Cite as: https://hdl.handle.net/21.11116/0000-0008-1BD1-E
Abstract
The brightness of the tip of the red-giant branch (TRGB) allows one to constrain novel energy losses that would lead to a larger core mass at helium ignition and thus to a brighter TRGB than predicted by standard stellar models. The required absolute TRGB calibration depends on reliable distances to the observed ensembles of stars. Motivated by its role as a rung in the cosmic distance ladder, the TRGB was recently recalibrated with geometric distance determinations of the Magellanic Clouds based on detached eclipsing binaries (DEBs).

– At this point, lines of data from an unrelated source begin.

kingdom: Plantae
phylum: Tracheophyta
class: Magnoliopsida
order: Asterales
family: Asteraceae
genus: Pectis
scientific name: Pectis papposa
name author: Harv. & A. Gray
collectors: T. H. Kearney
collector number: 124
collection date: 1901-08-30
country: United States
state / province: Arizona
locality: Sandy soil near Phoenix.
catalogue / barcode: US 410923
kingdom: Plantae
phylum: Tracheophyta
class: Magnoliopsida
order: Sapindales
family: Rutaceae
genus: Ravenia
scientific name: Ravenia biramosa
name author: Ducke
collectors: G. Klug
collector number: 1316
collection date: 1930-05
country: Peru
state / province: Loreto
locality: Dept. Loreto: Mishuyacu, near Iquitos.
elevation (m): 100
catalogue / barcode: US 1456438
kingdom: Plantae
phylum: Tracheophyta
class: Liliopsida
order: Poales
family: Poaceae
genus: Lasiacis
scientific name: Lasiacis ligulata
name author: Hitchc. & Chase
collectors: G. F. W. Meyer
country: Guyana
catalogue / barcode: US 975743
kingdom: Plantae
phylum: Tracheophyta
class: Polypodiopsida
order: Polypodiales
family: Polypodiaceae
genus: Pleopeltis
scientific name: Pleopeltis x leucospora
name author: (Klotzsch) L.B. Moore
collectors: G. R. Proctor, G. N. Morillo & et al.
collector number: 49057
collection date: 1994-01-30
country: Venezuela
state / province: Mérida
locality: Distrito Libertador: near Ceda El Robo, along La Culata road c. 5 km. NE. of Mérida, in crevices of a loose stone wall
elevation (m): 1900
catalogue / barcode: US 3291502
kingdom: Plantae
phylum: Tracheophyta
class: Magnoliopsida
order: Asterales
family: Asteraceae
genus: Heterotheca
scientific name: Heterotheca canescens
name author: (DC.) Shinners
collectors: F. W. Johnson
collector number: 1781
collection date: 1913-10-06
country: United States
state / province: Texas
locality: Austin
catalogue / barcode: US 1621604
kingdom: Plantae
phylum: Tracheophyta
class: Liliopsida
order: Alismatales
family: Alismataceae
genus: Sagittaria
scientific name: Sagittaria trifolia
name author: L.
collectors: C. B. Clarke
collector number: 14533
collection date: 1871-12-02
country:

Moreover, we revise previous TRGB calibrations of the galactic globular clusters M5 and $\omega$ Centauri with recent kinematical distance determinations based on Gaia DR2 data. All of these TRGB calibrations have similar uncertainties and they agree with each other and with recent dedicated stellar models. We thus find an updated constraint on the axion-electron coupling of $g_{ae}<1.6\times10^{-13}$ (95% CL) and $\mu_\nu<1.5\times10^{-12}\mu_{\rm B}$ (95% CL) on a possible neutrino dipole moment. The reduced observational errors imply that stellar evolution theory and bolometric corrections begin to dominate the overall uncertainties.